# Document section:
•••••
I think that's exactly right, Larry. I mean you remember, this Hospira did help our productivity with the amount of work that it is providing our factories, right. As that's gone away, some of that negativity gets reflected. So we have to reallocate costs across our whole book of business. So that's the fair assumption right now.

Larry Solow

Analyst

Got it. Okay. So maybe it would have been a little bit greater, even standalone even without the transaction?

Vivek Jain

Analyst

Well, not without the transaction.

Larry Solow

Analyst

If you did lose the Hospira, you are still losing, okay, you mean the volumes for just Hospira, the inventory slowdown and just the slowdown in production. Okay. So what happened then?

Vivek Jain

Analyst

The fact that we have a production slowdown, we can't allocate all of that just to Hospira. Some of that flows in cost to close our own business.

Larry Solow

Analyst

Got it. So on a standalone basis essentially your EBITDA would have been flat outlook plus the inventory reduction?

Vivek Jain

Analyst

Plus the negative absorption of having the work go away from your factories. The inventory reduction is specific to the Hospira piece, right.

Larry Solow

Analyst

Right.

Vivek Jain

Analyst

We have a factory that costs the same to run. We make less stuff. That increased cost gets spread everywhere.

Larry Solow

Analyst

Right. But in your guidance you are saying plus 13% and then minus 12%, right. So you are essentially about flat, right. And then you are taking away the --

Vivek Jain

Analyst

No. But I think there's two different issues, which is, in your first part, you said the marginal profitability of our incremental growth --

Larry Solow

Analyst

That is being impacted in that 13%. I got that.

Vivek Jain

Analyst

It would have been better had we had more work.

Larry Solow

Analyst

Understood. That's very clear. I got you. Fair enough. Okay. Great. So then essentially the dilution or the drop in EPS is from that inventory reduction and then obviously the dilution from Hospira.

Vivek Jain

Analyst

Well, no Well, the dilution in EPS, just to make sure, the way I thought about the dilution in EPS was basically, to be blunt about it, the business we are buying, while it still generate cash and we care about cash returns, because of the relative EBITDA contribution to the depreciation we are carrying, it doesn't contribute any net income. And to simply take no net income and a little bit of interest expense on a very attractive financing we got from Pfizer, but we have 20% more shares outstanding, that's a 20% hit to EPS if we don't get any net income. Now we could have filled that with cash, if we wanted to the negotiations to go other way, if they were amenable, but we didn't even entertain that because as we just thought it was more responsible to do it with the equity relative to where we were trading and we felt we could clean that up over time, on the assumption things went well.
•••••
# Apply what you read:
1. In the call transcript, who provided the financing that Vivek Jain calls "very attractive"?
2. Quote the call transcript word for word, from "It would have been better" through "dilution from Hospira.".

Chart interpretation exercises:
•••••
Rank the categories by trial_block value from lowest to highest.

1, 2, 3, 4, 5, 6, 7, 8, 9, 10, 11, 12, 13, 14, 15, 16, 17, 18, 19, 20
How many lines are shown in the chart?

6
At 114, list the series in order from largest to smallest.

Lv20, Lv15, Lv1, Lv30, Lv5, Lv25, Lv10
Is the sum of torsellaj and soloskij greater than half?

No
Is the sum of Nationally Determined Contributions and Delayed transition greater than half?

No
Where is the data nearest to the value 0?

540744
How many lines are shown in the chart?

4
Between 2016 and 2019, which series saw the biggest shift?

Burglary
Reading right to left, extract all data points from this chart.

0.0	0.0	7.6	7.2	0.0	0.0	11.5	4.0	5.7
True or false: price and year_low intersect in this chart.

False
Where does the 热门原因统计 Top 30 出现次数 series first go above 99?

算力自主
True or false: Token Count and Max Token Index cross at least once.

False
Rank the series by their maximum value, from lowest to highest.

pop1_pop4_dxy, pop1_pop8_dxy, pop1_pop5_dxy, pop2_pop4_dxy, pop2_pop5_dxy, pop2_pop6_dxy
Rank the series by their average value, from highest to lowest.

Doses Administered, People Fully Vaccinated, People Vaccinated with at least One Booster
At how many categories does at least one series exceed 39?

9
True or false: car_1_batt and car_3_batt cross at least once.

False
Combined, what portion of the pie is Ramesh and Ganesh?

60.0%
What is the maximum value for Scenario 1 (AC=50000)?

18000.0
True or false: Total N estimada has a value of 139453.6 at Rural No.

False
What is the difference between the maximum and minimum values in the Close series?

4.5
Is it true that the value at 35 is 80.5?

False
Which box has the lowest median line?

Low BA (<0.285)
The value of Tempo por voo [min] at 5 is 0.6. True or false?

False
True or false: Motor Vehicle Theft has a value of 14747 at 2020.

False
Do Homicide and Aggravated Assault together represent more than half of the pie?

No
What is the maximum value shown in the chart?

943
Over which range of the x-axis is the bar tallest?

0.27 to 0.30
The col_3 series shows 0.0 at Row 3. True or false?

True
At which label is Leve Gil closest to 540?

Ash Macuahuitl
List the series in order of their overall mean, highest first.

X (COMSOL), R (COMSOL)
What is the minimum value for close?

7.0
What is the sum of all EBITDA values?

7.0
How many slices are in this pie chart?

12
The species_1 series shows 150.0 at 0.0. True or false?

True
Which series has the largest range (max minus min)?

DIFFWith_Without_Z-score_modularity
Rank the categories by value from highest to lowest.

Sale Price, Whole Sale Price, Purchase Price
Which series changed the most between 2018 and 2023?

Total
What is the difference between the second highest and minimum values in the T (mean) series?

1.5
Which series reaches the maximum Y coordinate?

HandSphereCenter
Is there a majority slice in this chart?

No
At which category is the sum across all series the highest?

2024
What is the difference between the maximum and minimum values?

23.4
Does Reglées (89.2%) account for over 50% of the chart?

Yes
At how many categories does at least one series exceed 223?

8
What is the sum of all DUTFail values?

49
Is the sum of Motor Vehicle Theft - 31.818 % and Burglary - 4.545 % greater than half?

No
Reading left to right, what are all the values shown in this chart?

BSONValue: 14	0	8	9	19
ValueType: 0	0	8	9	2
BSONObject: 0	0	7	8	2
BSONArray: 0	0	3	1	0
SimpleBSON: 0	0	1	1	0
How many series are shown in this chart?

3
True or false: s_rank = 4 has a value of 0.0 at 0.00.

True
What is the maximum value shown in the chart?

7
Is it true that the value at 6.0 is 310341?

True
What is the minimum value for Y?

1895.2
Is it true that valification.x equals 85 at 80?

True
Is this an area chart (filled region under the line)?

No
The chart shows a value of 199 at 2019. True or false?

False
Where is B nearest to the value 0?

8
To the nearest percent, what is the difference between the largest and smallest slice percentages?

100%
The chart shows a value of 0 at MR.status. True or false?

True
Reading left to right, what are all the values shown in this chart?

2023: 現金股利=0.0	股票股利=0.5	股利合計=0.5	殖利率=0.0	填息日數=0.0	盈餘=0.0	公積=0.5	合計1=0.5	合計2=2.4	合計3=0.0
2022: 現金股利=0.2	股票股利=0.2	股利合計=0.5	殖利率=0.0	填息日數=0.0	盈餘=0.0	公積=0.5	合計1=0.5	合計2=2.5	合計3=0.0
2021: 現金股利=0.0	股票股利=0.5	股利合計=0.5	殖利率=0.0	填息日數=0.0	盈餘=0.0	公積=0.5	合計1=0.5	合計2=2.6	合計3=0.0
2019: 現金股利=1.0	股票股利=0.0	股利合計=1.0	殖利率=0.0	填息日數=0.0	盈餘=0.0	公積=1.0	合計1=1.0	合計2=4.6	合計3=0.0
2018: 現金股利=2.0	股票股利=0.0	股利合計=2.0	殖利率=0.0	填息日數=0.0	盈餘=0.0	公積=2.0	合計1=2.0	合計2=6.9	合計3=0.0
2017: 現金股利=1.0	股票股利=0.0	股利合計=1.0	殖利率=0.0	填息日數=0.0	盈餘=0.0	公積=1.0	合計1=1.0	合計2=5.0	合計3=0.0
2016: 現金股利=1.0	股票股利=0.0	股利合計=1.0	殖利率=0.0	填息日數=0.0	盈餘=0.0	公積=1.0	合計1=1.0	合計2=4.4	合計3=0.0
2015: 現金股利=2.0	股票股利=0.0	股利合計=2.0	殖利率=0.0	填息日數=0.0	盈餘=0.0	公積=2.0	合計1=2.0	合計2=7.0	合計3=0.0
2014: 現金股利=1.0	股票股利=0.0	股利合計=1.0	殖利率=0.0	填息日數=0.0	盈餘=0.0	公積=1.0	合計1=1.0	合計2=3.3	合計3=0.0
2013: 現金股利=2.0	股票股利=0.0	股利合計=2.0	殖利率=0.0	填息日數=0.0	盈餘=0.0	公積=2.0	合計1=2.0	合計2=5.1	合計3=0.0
•••••
# Activity answers:
1. Pfizer.

2.
It would have been better had we had more work.

Larry Solow

Analyst

Understood. That's very clear. I got you. Fair enough. Okay. Great. So then essentially the dilution or the drop in EPS is from that inventory reduction and then obviously the dilution from Hospira.